Twenty years later, after initial difficulties, one such version was made at IRCAM in 1992, using Max/MSP on a NeXT Computer, and successfully performed in public in February and March 1993. In March 1998, this program was adapted to run on commercially available computers. Pre-programming on the computer can fulfill the functions originally assigned to the assistant technicians, thus requiring only a single assistant to control the sound. In notes for a 2002 performance also using a computerised system, Stockhausen acknowledged the IRCAM version, emphasising that it was done live, but nevertheless concluded that "It will still be a long time until young musicians ... will be able to learn the interpretation of SOLO with suitable mobile apparatuses." Bass clarinetist Jason Alder performed Solo in June 2010 in Amsterdam, and subsequently in later concerts, in this way. By developing a Max/MSP patch to run on his laptop, he is able to perform the piece anywhere without the original equipment constraints.

==Analysis==
Feedback (Rückkopplung) in this case refers to tape delay, through which music played by the soloist is made to return after periods of time specified in six different form plans, one of which is to be chosen for any performance. The performer is given six pages of conventionally notated material constituting the "content" of the work, and selects material according to certain criteria, playing it into a stereo pair of microphones that feed into the tape-loop system. Three assistants choose one or both recording channels, the degree of feedback, and the level of sound to be emitted from the speakers. This results in a regular though transformed periodic recurrence of the initial material, while the soloist adds new material over it.

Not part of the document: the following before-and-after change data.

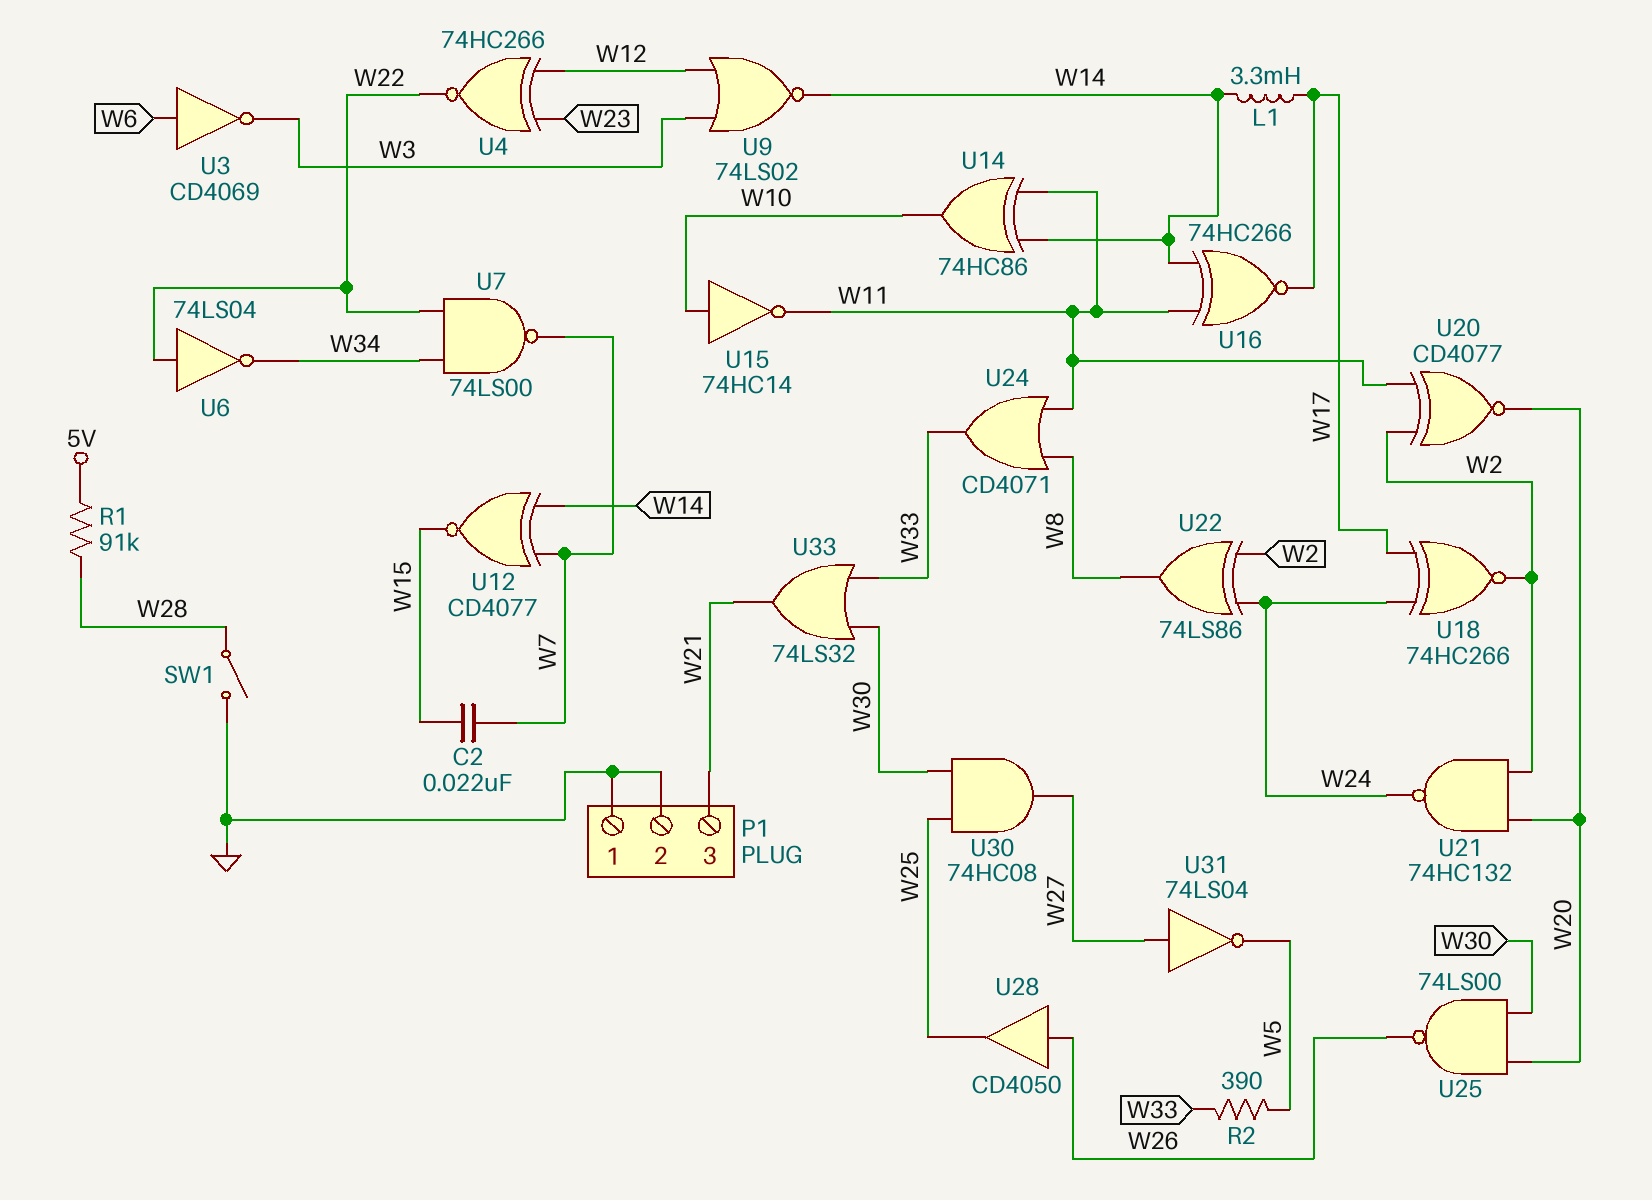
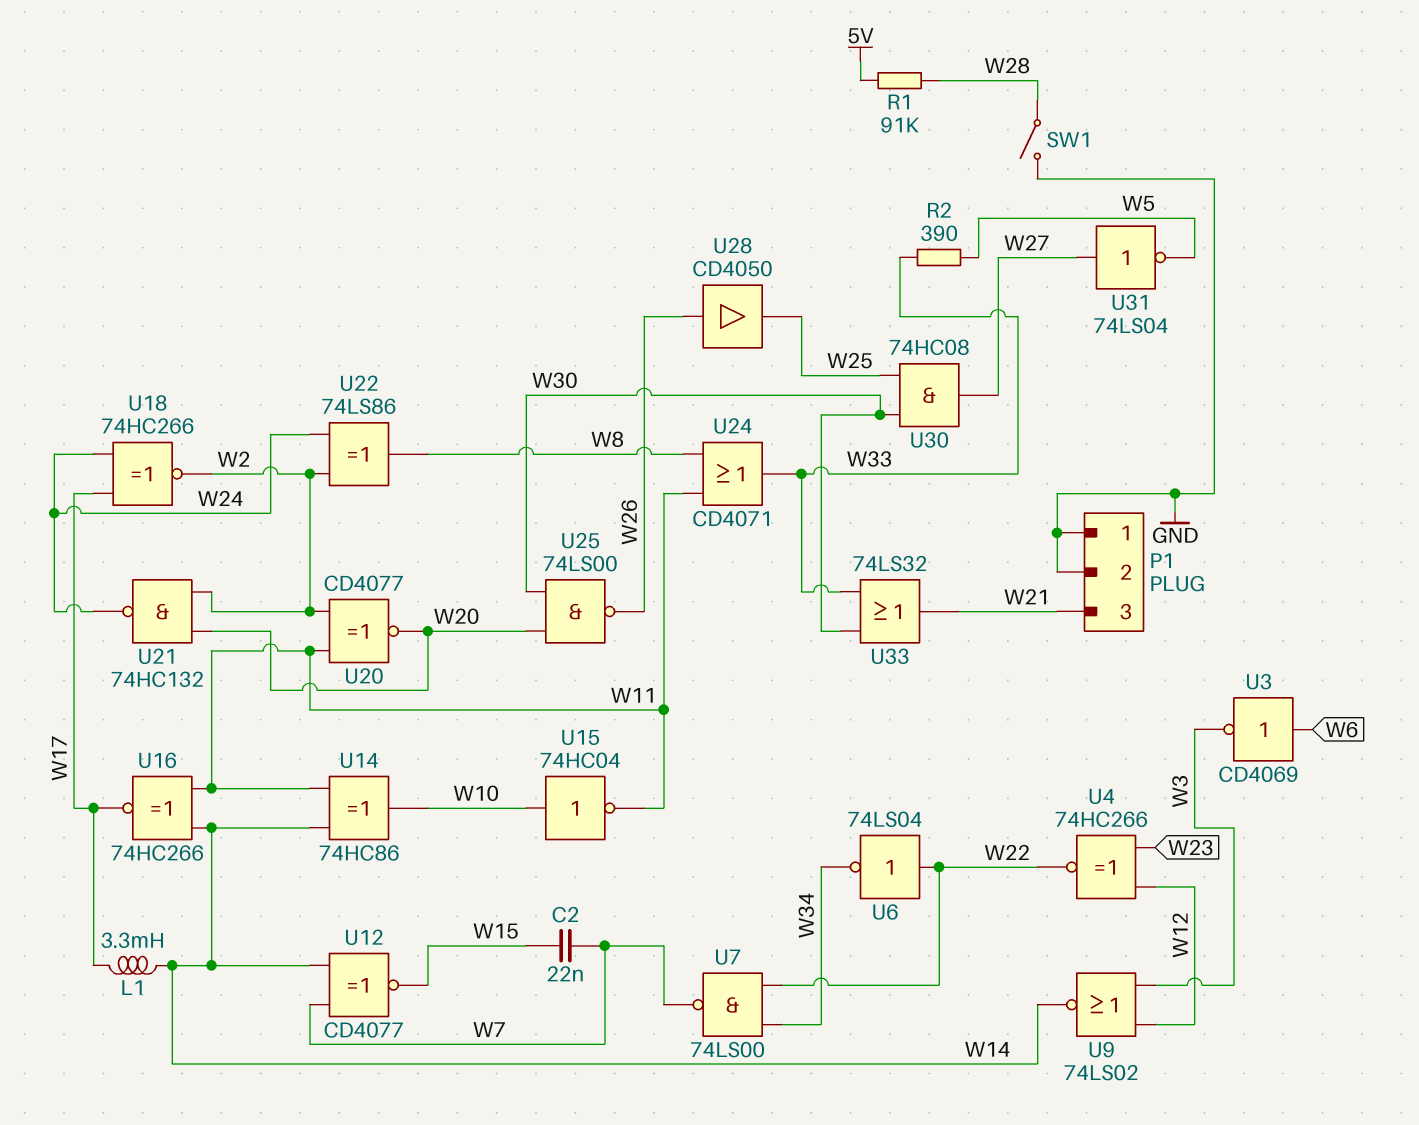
U15: NOT 74HC14 (in W10, out W11) -> NOT 74HC04 (in W10, out W11)

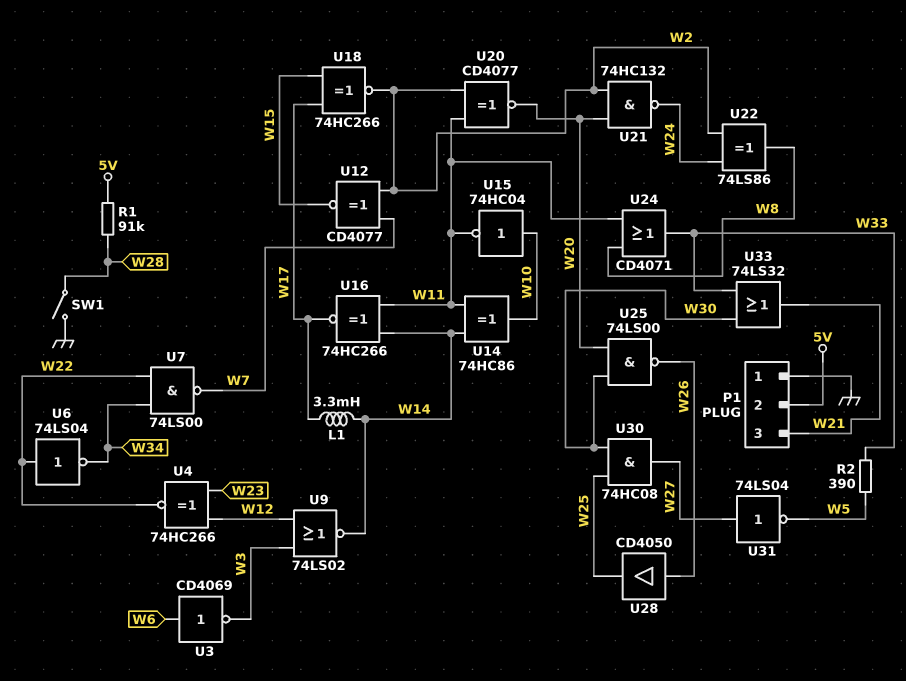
C2: 22nF (W7, W15) -> none
P1 pin 2: GND -> 5V
U12: XNOR CD4077 (in W7, in W14, out W15) -> XNOR CD4077 (in W2, in W7, out W15)
U18: XNOR 74HC266 (in W17, in W24, out W2) -> XNOR 74HC266 (in W15, in W17, out W2)

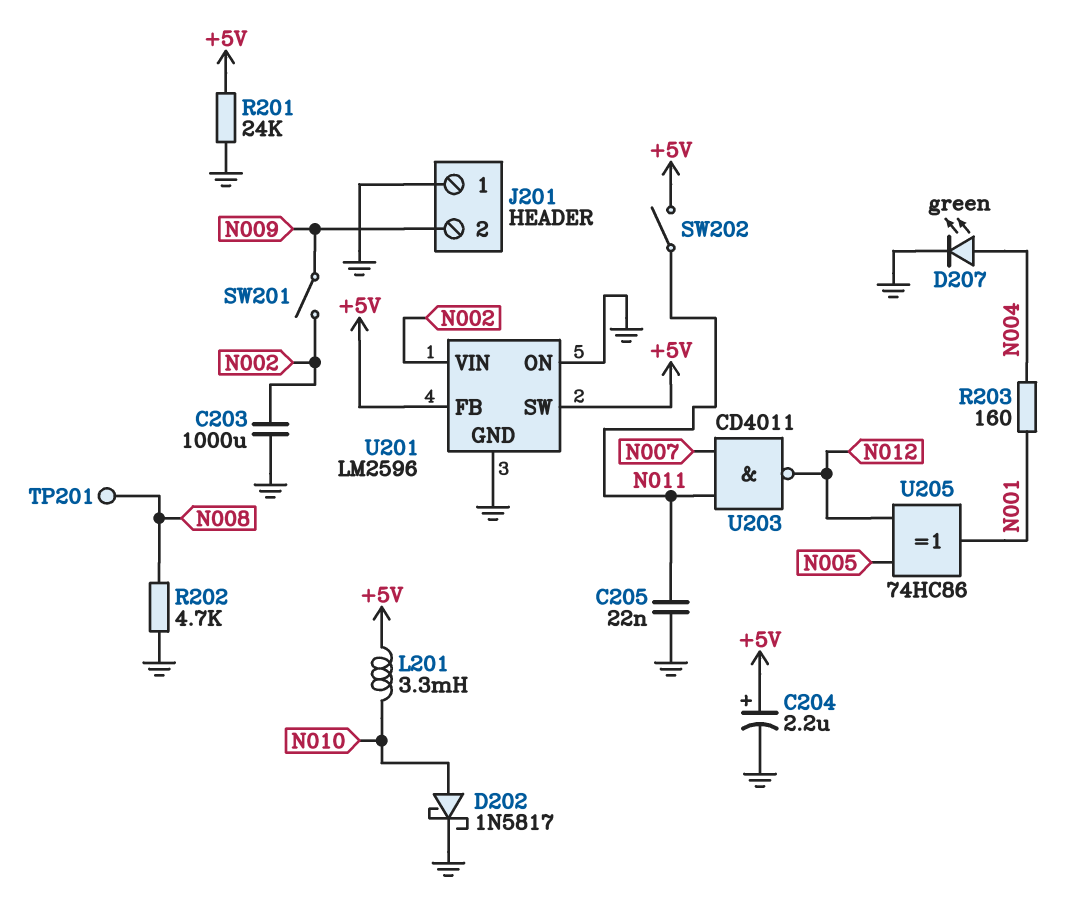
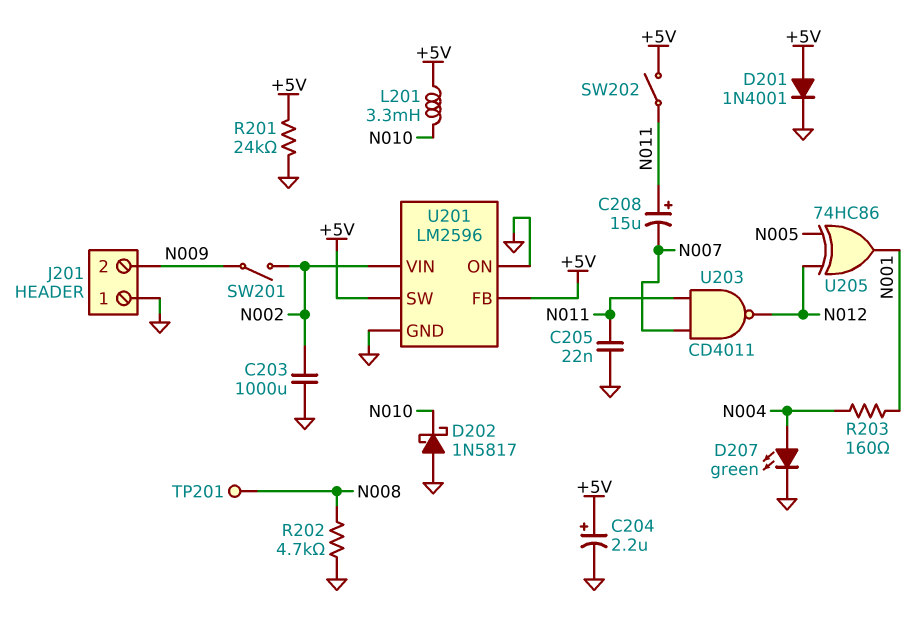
C208: none -> 15uF (plus N011, minus N007)
D201: none -> diode 1N4001 (A +5V, K GND)
D202: schottky 1N5817 (A N010, K GND) -> schottky 1N5817 (A GND, K N010)

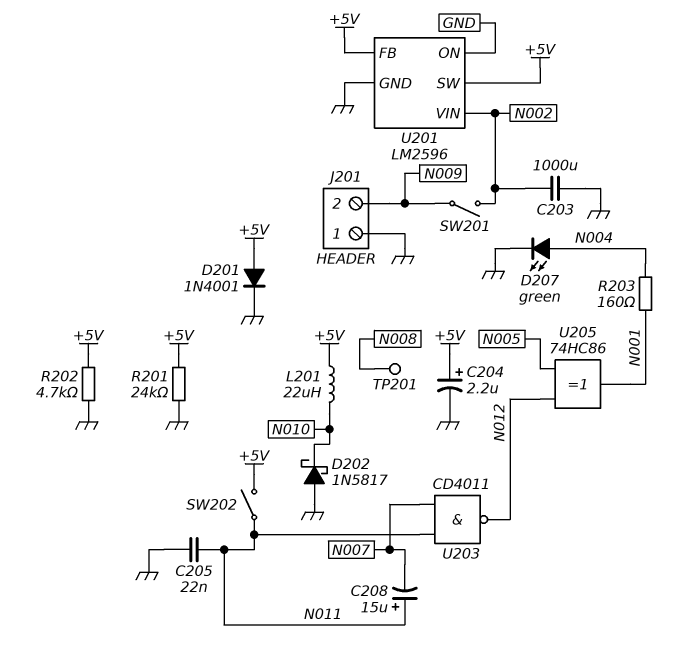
L201: 3.3mH (+5V, N010) -> 22uH (+5V, N010)
R202: 4.7k (GND, N008) -> 4.7k (+5V, GND)

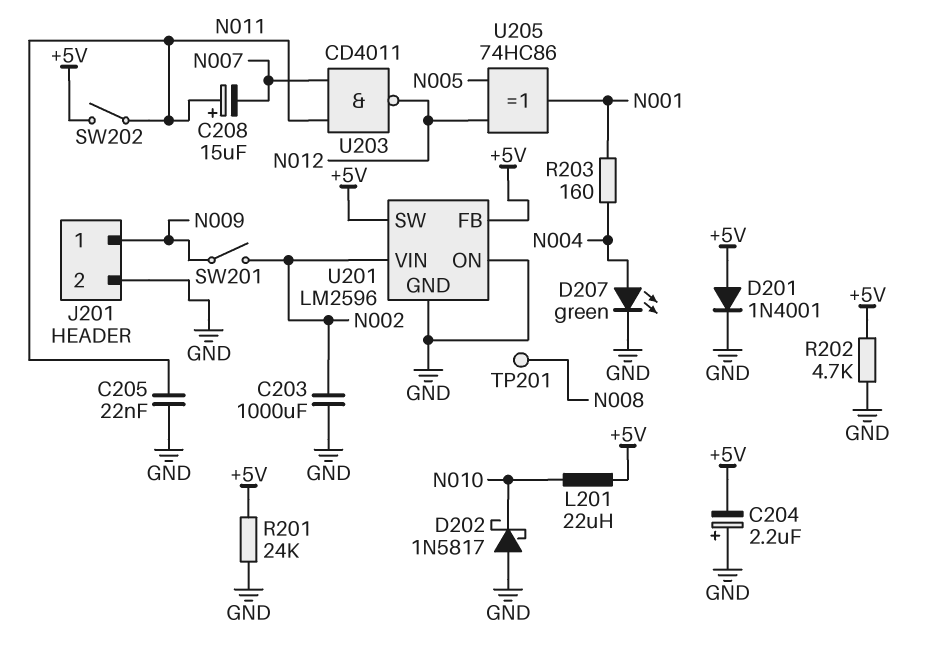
C204: 2.2uF (plus +5V, minus GND) -> 2.2uF (plus GND, minus +5V)
J201 pin 1: GND -> N009
J201 pin 2: N009 -> GND

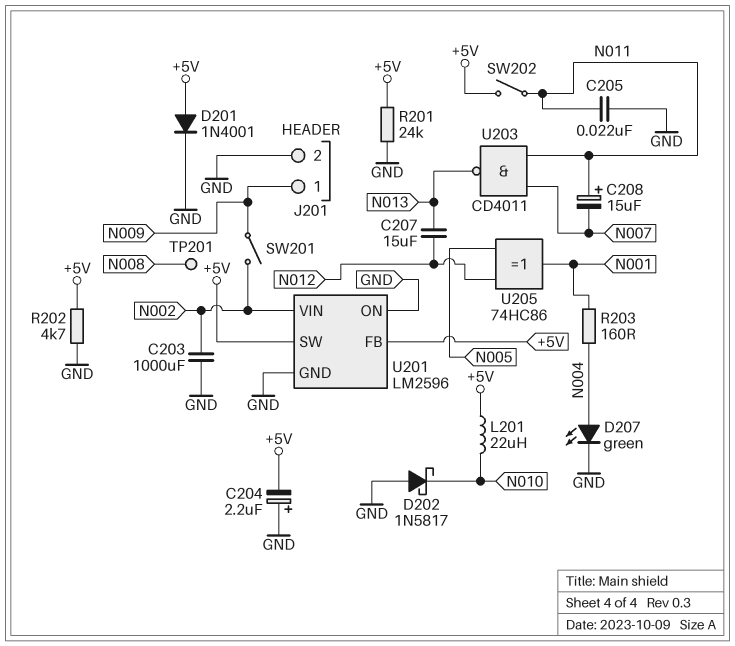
C207: none -> 15uF (N012, N013)
U203: NAND CD4011 (in N007, in N011, out N012) -> NAND CD4011 (in N007, in N011, out N013)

The system of the feedback plan therefore is the piece, since any musical relationships present on the sheets of music are destroyed by the atomisation and reorganisation created by this system.

==Performance practice==
Stockhausen discovered early on that the originally imagined spontaneous performance of Solo was far more difficult than expected. Consequently, versions prepared in advance were used from the outset, following Stockhausen's suggestions. In the first commercial recording, with Vinko Globokar on trombone, Stockhausen supplemented the live performance with excerpts from his electronic composition Hymnen, following the method he had already used in Mikrophonie II, where he inserted tape recordings of his own previous compositions. In the case of the trombone recording of Solo, this involved a lengthy section from the Second Region of Hymnen, including its prefatory "bridge". The trombone phrases are initially answered by electro-acoustically distorted military-band sounds of the German national anthem, similar to the way in which sounds from Gesang der Jünglinge, Carré, and Momente played back on tape answer the technologically alienated live voices of the mixed choir in Mikrophonie II. By 1969, Stockhausen had also taken to merging Solo with other works in a single composite performance.

==Discography==

- Karlheinz Stockhausen: Solo, für Melodie-Instrument mit Rückkopplung; Vinko Globokar: Discours II pour cinq trombones; Luciano Berio: Sequenza V; Carlos Roqué Alsina: Consecuenza. Vinko Globokar (trombone). Avant Garde. LP recording. Deutsche Grammophon Gesellschaft 137 005. [Hamburg]: Deutsche Grammophon Gesellschaft 1969.
- Stockhausen, Karlheinz: Solo (Version für Flöte); Solo (Version für Synthesizer); Spiral (Version für Oboe). Dietmar Wiesner (flute), Simon Stockhausen (synthesizer), Catherine Milliken (oboe). CD recording. Stockhausen Complete Edition CD 45. Kürten: Stockhausen-Verlag, 1995.
- Knut Sønstevold, bassoon. Knut Sønstevold; Miklós Maros; Carel Brons; Arne Mellnäs; Lars-Gunnar Bodin; Karlheinz Stockhausen; Sten Hanson. [Solo recorded at Danviken Hospital Church, 23–26 June 1977]. LP recording Fylkingen Records FYLP 1011. [Stockholm]: Fylkingen Records, 1977.
- Sönstevold Plays Stockhausen. Karlheinz Stockhausen: Solo, In Freundschaft, Spiral, Tierkreis. Knut Sønstevold (bassoon); Kina Sønstevold (piano). Nosag CD 042; [Solo recorded by Swedish Radio on 4 October 1985 during the EAM Festival, Berwaldhallen]. [Sweden]: Nosag Records, 2000.